Pit.ai puts a financial twist on reinforcement learning to outperform hedge funds

Despite mystery and intrigue, the reality is that most hedge funds don’t make money. This hasn’t stopped a growing list of startups from trying their hands at employing machine learning to tip the scales in their favor. But Pit.ai, a new machine learning-powered hedge fund, adopted into the YC W17 class, thinks it can best Numerai, Quantopian and others with its own unique recipe for automating money making.

Hedge funds employ aggressive trading strategies to “seek alpha,” which is industry jargon for above market returns. These are not your standard trading shops, and over the last decade firms have gone to great lengths to seize data for information arbitrage. There’s no shortage of startups attempting to sell data to hedge funds — geospatial analytics companies, for example, service funds using satellite imagery and computer vision to count cars in retailer parking lots to project earnings before official revenue reports.

Pit.ai founder Yves-Laurent Kom Samo

Pit.ai founder Yves-Laurent Kom Samo explained to TechCrunch in an interview that most of these funds have one thing in common — they’re using information that hasn’t been factored into stock prices to predict returns. Breaking with that paradigm, Pit.ai is using a variant of reinforcement learning to evaluate trading strategies instead.

Traditional reinforcement learning, a type of machine learning, relies on value functions — a construct that should be familiar to anyone who has studied economics.

Imagine that you wanted to create an agent that could drive a race car in a video game. The reinforcement learning approach would require establishing some notion of utility or value for various decisions. This could be a loss of arbitrary points for driving off the road or a gain of points for increasing speed. Strung together in overly simplistic terms, an algorithm can be fine-tuned over many iterations to make optimal decisions by estimating value functions.

Yves-Laurent explains that this strategy falls short in a financial context because it means that learning how to trade requires one to model returns for each decision in each state of the market. Financial markets are incredibly complex systems, so the math goes from science to art to pseudoscience quite rapidly. Instead, Pit.ai evaluates trading strategies themselves, taking into account metrics like Sharpe ratios and maximum drawdown — financial tools for evaluating risk.

Utilizing this strategy, Pit hopes to best industry stalwarts by not only delivering above average returns, but breaking the traditional two and twenty fee structure of the hedge fund industry. Without the need for large analyst teams to search for macro-economic trends and data to exploit, Pit can stay lean and drop management fees altogether, instead opting only to collect carry from its limited partners.

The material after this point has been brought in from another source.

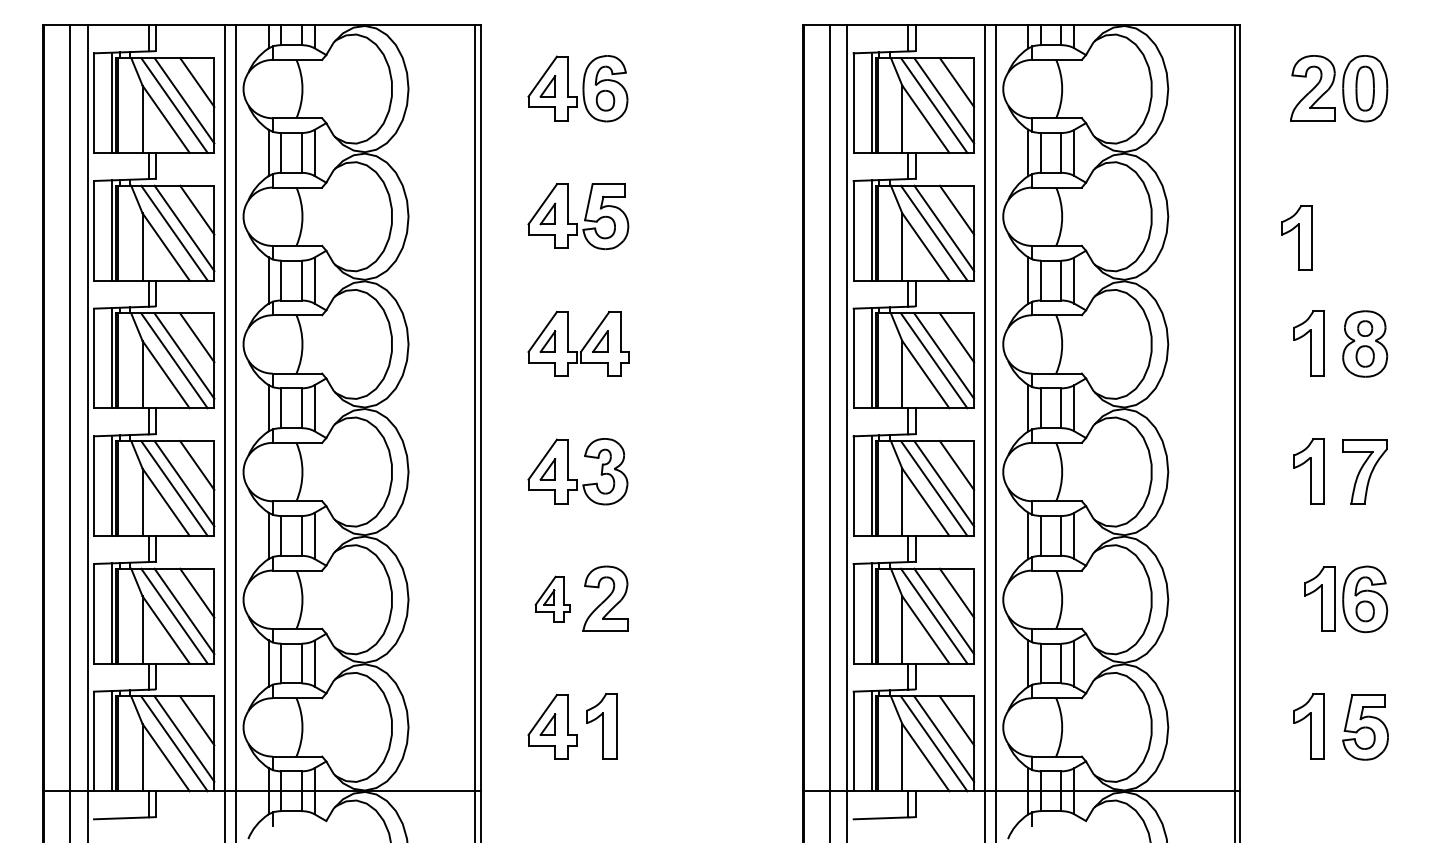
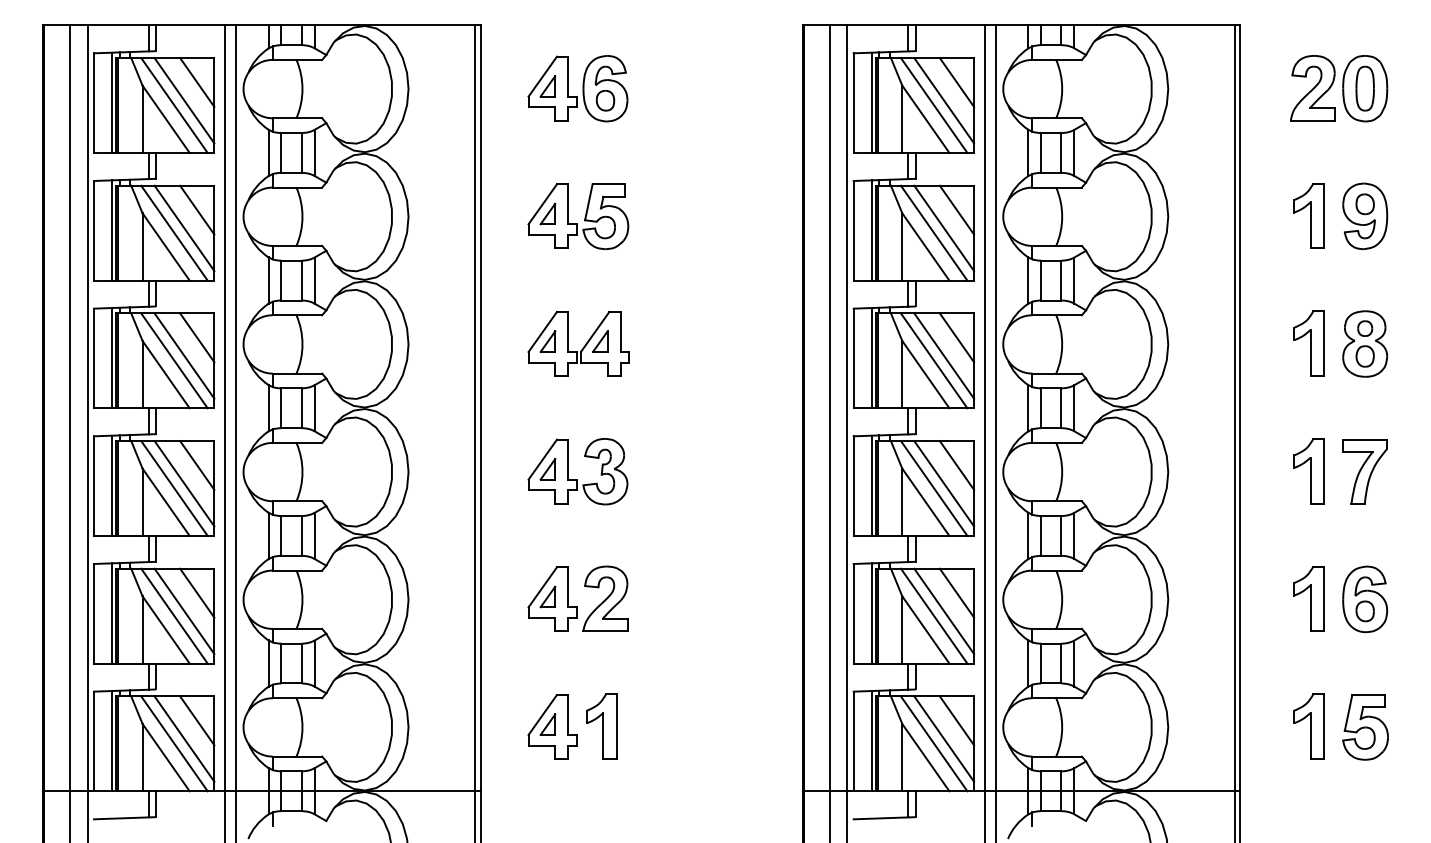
part at (1365, 215): none -> present
part at (1296, 237) position: (1296, 237) -> (1308, 215)
part at (552, 598) size: 37x48 px -> 51x66 px
part at (1319, 598) position: (1319, 598) -> (1308, 598)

While Pit has yet to raise a fund to trade with from these LPs, it is raising venture capital to support a handful of machine learning experts. Yves-Laurent was a Google Fellow and garnered a PhD from Oxford in machine learning, so he expects to be able to use his network for recruiting. He has been running his models without real money and notes that signs are very promising. Within a year, Yves-Laurent hopes to have pulled together a fund and initiated formal trading.